L'accident du vol Air France 447 Rio-Paris (228 morts) est un «échec collectif» dû aux défaillances sous-estimées des sondes Pitot de mesures de vitesse, affirme un rapport de contre-enquête d'un syndicat de pilotes, contredisant la thèse officielle.

Le Bureau d'enquêtes et d'analyses (BEA), chargé de l'enquête technique en France pour déterminer les causes de l'accident de l'Airbus A330 le 1er juin dernier avait affirmé, dans un rapport d'étape le 2 juillet, qu'une défaillance des sondes Pitot était «un élément, mais pas la cause» du drame.

Mais le Syndicat des pilotes d'Air France (Spaf), partie civile dans cette affaire, affirme dans un rapport qu'il remettra cette semaine à la justice, que ces sondes sont au contraire centrales pour expliquer le drame.

«Sans la panne des sondes Pitot, il n'y aurait pas eu d'accident», martèle le président du Spaf Gérard Arnoux, commandant de bord sur A320, auteur du rapport avec un pilote d'A340 à la retraite, Henri Marnet-Cornus, dans un entretien à l'hebdomadaire Journal du Dimanche.

Les sondes Pitot, qui ont donné des mesures incohérentes dans le cas de l'AF447, permettent aux pilotes de contrôler la vitesse de leur appareil, un élément crucial pour son équilibre en vol.

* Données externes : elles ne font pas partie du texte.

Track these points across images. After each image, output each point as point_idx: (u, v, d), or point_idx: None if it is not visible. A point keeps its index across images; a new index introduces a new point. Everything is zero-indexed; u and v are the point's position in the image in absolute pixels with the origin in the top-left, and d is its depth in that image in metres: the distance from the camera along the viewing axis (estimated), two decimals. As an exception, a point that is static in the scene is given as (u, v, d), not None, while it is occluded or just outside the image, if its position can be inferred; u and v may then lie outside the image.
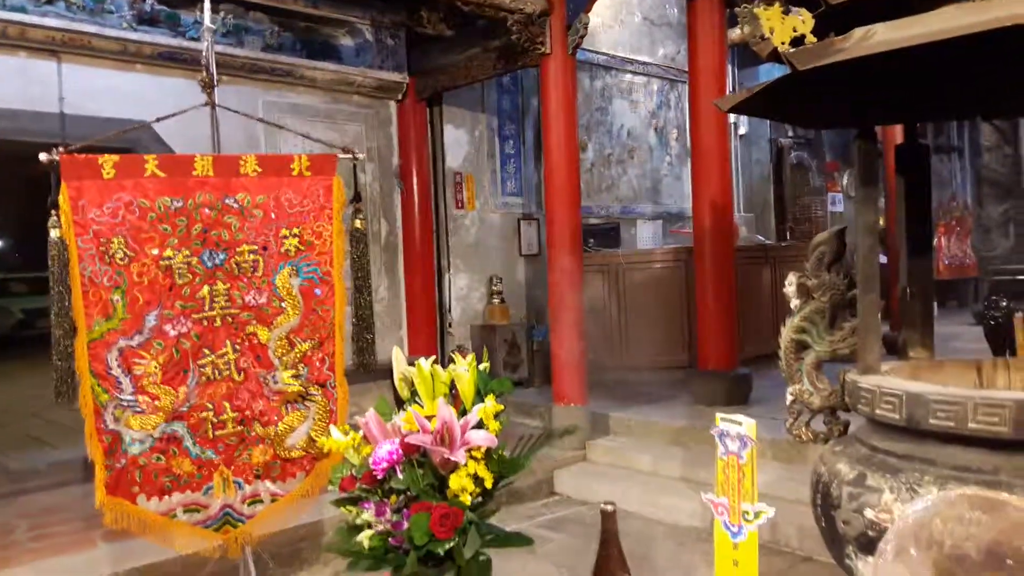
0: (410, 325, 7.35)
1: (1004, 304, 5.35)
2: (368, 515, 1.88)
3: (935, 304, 3.37)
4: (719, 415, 1.48)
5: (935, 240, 10.07)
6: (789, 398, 2.69)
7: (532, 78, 7.42)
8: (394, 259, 7.43)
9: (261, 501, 2.94)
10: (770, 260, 7.73)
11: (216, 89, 3.04)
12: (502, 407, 1.96)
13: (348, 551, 1.90)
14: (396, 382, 2.16)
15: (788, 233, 10.31)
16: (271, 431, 2.92)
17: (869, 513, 2.18)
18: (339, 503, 2.04)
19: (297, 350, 2.96)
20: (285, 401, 2.94)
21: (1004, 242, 7.76)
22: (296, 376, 2.94)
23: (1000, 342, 4.98)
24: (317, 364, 2.99)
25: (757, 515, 1.45)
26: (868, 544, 2.03)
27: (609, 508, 1.55)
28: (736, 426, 1.44)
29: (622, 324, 7.27)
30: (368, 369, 3.28)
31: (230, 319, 2.91)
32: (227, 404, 2.88)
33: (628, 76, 9.07)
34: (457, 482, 1.81)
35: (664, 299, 7.16)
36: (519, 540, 1.95)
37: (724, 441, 1.46)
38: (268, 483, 2.94)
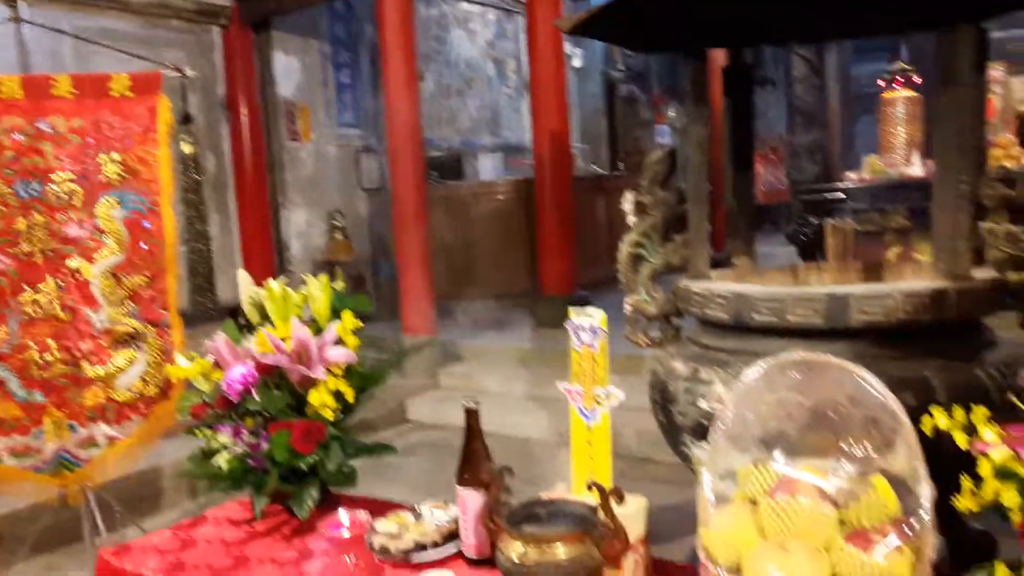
0: (247, 265, 7.08)
1: (814, 221, 5.86)
2: (224, 438, 1.84)
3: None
4: (571, 309, 1.55)
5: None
6: (628, 308, 2.85)
7: (367, 3, 7.17)
8: (224, 196, 7.09)
9: (98, 445, 2.79)
10: (604, 190, 8.01)
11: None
12: (360, 323, 1.96)
13: (206, 474, 1.86)
14: (244, 306, 2.09)
15: (620, 164, 10.71)
16: (101, 372, 2.76)
17: (702, 404, 2.38)
18: (191, 430, 1.98)
19: (125, 287, 2.79)
20: (115, 341, 2.78)
21: (813, 167, 8.47)
22: (125, 314, 2.78)
23: (811, 256, 5.46)
24: (148, 302, 2.83)
25: (609, 397, 1.55)
26: (702, 432, 2.22)
27: (473, 405, 1.60)
28: (589, 318, 1.52)
29: (467, 256, 7.34)
30: (207, 309, 3.15)
31: (51, 253, 2.70)
32: (53, 344, 2.70)
33: (465, 5, 8.97)
34: (318, 398, 1.81)
35: (507, 230, 7.28)
36: (383, 449, 1.98)
37: (578, 334, 1.54)
38: (104, 426, 2.80)
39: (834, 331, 2.07)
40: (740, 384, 1.31)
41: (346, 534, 1.40)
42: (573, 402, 1.58)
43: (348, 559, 1.39)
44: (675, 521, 2.19)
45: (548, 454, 4.30)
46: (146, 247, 2.82)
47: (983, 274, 2.12)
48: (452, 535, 1.68)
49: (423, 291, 6.05)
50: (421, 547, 1.64)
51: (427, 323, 6.10)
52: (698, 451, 2.32)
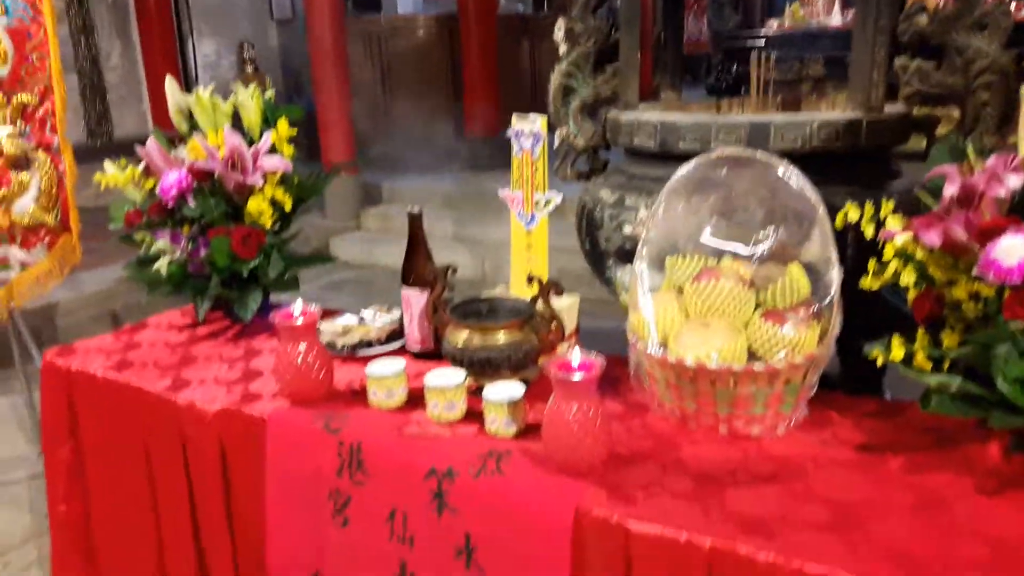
0: (152, 96, 6.71)
1: (735, 69, 5.93)
2: (163, 243, 1.85)
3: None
4: (514, 115, 1.59)
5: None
6: (557, 141, 2.90)
7: None
8: (125, 20, 6.61)
9: (10, 267, 2.74)
10: (528, 32, 7.82)
11: None
12: (295, 131, 1.95)
13: (147, 279, 1.87)
14: (172, 116, 2.04)
15: (545, 4, 10.38)
16: (2, 192, 2.66)
17: (627, 228, 2.50)
18: (126, 239, 1.97)
19: (15, 104, 2.65)
20: (10, 164, 2.66)
21: (734, 16, 8.44)
22: (19, 135, 2.65)
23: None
24: (39, 124, 2.70)
25: (548, 203, 1.62)
26: (626, 255, 2.35)
27: (415, 210, 1.66)
28: (530, 124, 1.56)
29: (388, 95, 7.15)
30: (103, 141, 3.00)
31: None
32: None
33: None
34: (255, 205, 1.82)
35: (428, 68, 7.08)
36: (320, 260, 2.03)
37: (519, 140, 1.59)
38: (15, 248, 2.73)
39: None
40: (673, 180, 1.40)
41: (299, 322, 1.47)
42: (513, 208, 1.65)
43: (300, 349, 1.46)
44: (600, 345, 2.36)
45: (471, 290, 4.43)
46: (32, 60, 2.64)
47: (894, 109, 2.25)
48: (395, 334, 1.78)
49: (343, 127, 5.91)
50: (367, 343, 1.74)
51: (348, 161, 6.00)
52: (621, 274, 2.46)
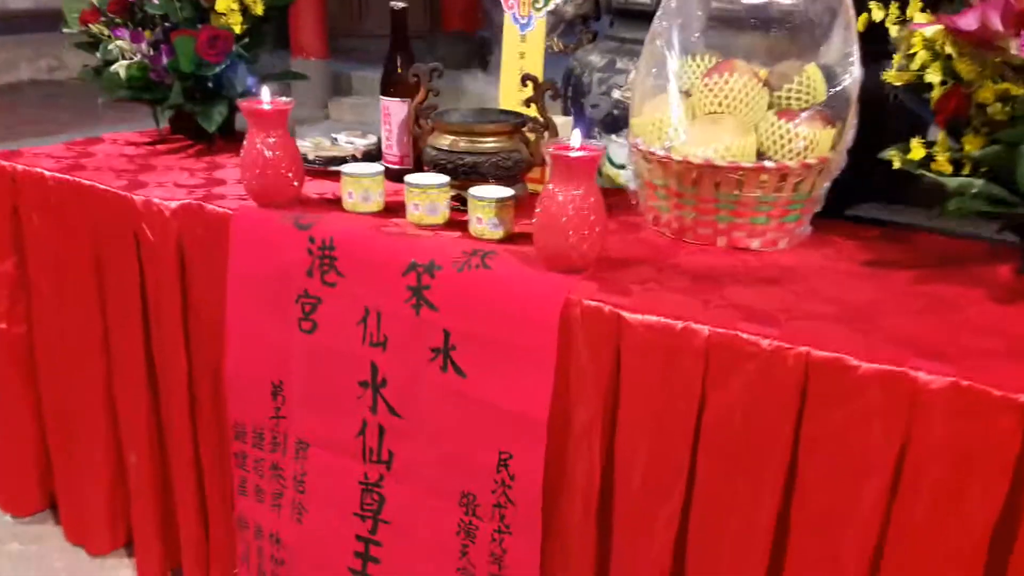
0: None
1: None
2: (123, 43, 1.69)
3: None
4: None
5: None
6: (544, 13, 2.75)
7: None
8: None
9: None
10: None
11: None
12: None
13: (104, 82, 1.72)
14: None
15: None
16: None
17: (616, 93, 2.38)
18: (81, 45, 1.81)
19: None
20: None
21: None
22: None
23: None
24: None
25: (547, 3, 1.51)
26: (612, 123, 2.24)
27: (399, 5, 1.53)
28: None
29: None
30: None
31: None
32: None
33: None
34: (224, 4, 1.67)
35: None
36: (292, 75, 1.89)
37: (519, -65, 1.46)
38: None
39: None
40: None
41: (267, 107, 1.34)
42: (508, 10, 1.53)
43: (270, 140, 1.34)
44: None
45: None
46: None
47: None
48: (372, 156, 1.66)
49: (313, 9, 5.64)
50: (341, 160, 1.62)
51: (319, 47, 5.76)
52: (607, 143, 2.36)
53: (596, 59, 2.49)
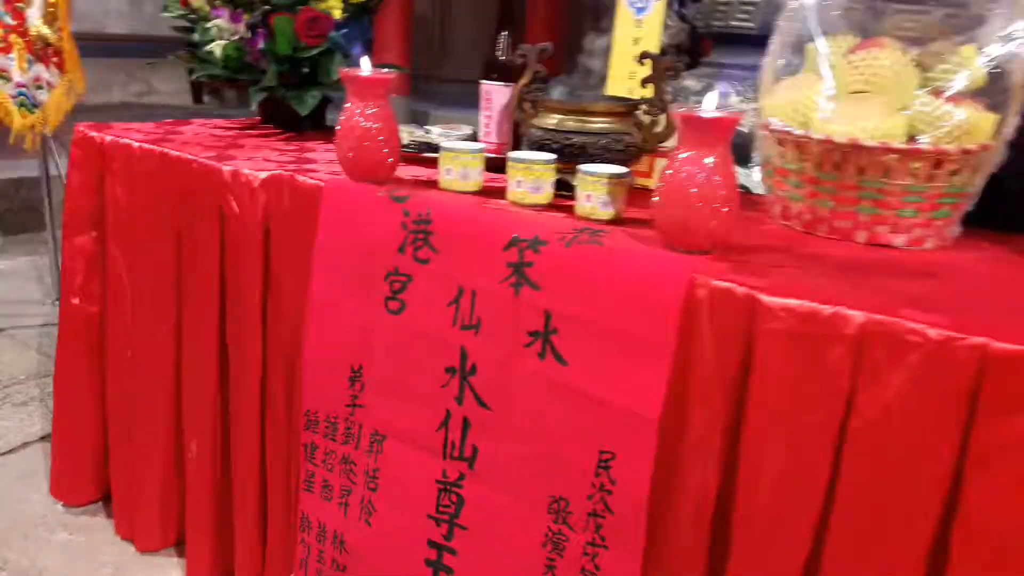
0: None
1: None
2: (222, 22, 1.66)
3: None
4: None
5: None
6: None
7: None
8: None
9: (43, 87, 2.57)
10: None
11: None
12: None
13: (199, 60, 1.69)
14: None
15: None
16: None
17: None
18: (179, 28, 1.79)
19: None
20: None
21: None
22: None
23: None
24: None
25: (668, -18, 1.42)
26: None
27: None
28: None
29: (443, 28, 6.94)
30: None
31: None
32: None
33: None
34: (327, -12, 1.63)
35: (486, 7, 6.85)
36: (393, 66, 1.83)
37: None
38: (42, 68, 2.56)
39: None
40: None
41: (369, 74, 1.27)
42: (625, -4, 1.44)
43: (369, 111, 1.26)
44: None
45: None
46: None
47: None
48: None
49: (397, 50, 5.72)
50: (436, 148, 1.54)
51: (400, 85, 5.81)
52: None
53: (692, 84, 2.40)
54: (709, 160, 0.99)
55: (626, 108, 1.29)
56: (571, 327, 1.07)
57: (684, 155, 1.00)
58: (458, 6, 6.95)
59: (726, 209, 1.00)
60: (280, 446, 1.43)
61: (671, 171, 1.01)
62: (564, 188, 1.27)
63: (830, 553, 0.92)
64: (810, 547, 0.94)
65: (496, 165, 1.36)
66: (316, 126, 1.82)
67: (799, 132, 1.10)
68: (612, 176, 1.15)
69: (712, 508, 1.00)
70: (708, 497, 1.00)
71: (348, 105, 1.29)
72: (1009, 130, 1.08)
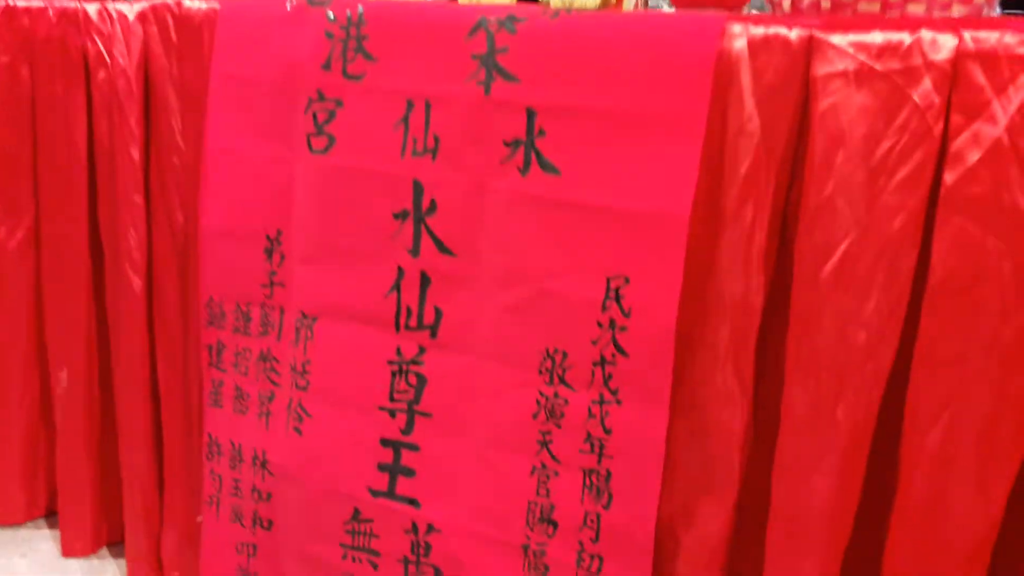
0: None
1: None
2: None
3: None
4: None
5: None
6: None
7: None
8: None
9: None
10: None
11: None
12: None
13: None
14: None
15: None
16: None
17: None
18: None
19: None
20: None
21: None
22: None
23: None
24: None
25: None
26: None
27: None
28: None
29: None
30: None
31: None
32: None
33: None
34: None
35: None
36: None
37: None
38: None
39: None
40: None
41: None
42: None
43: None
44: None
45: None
46: None
47: None
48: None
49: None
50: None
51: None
52: None
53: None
54: None
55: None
56: (562, 124, 0.82)
57: None
58: None
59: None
60: (175, 357, 1.13)
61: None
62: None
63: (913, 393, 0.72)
64: (883, 388, 0.73)
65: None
66: None
67: None
68: (595, -48, 0.92)
69: (756, 333, 0.78)
70: (752, 318, 0.78)
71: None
72: None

Or, selon les auteurs du rapport, l'accident «aurait sans doute pu être évité». Ils mettent en cause à des degrés divers tous les acteurs qui «ont sous-estimé le problème des sondes», citant Air France, Airbus, la Direction générale de l'aviation civile (DGAC), l'Agence européenne de sûreté aérienne (AESA) et le BEA.

Selon M. Arnoux, «le BEÀ cherche à minimiser le rôle joué par les Pitot parce qu'il n'a pas diligenté les enquêtes que les lois et règlements lui imposaient de faire depuis au moins le signal d'alarme tiré par son homologue allemand en 1999, et en tout état de cause depuis les incidents de 2008».

Une note interne diffusée en juin aux pilotes montre qu'Air France a connu au total neuf incidents de givrage des sondes Pitot entre mai 2008 et mars 2009, dont huit sur des avions long-courrier A340 et un sur un A330.

Pour M. Arnoux, «il s'agit d'un échec collectif et d'une faillite totale du processus de retour d'expérience. La DGAC et l'AESÀ avaient l'obligation réglementaire de traiter ces incidents graves selon des procédures bien établies, ce qu'elles n'ont pas fait». Interrogée par le journal, la DGAC affirme avoir «fait son travail» et prévenu l'AESA.

L'AESÀ a ordonné début août le remplacement des sondes Pitot françaises fabriquées par Thalès et d'ancienne génération sur les A330/A340, celles dont était équipé l'AF447. Le 23 septembre, elle a prôné le contrôle de certaines sondes américaines Goodrich.

Quant à la compagnie Air France, «c'est tout un système qui est en cause», affirme le président du Spaf, critiquant une direction «obnubilée par la réduction des coûts». Air France a annoncé mi-septembre qu'il y aurait une mission d'expertise externe sur la sécurité de ses vols, à la suite de l'accident du Paris-Rio.

L'objectif de cette contre-enquête est de «tordre le cou à la thèse selon laquelle sans les boîtes noires nous ne saurons pas ce qui s'est passé», dit M. Arnoux. Une information judiciaire contre X pour «homicides involontaires» a été ouverte en juin. Le rapport des experts est attendu pour le 31 mars 2010.

Le BEÀ a indiqué en juillet que la recherche des boîtes noires, suspendue le 20 août, reprendrait à l'automne, sans précisions sur la date.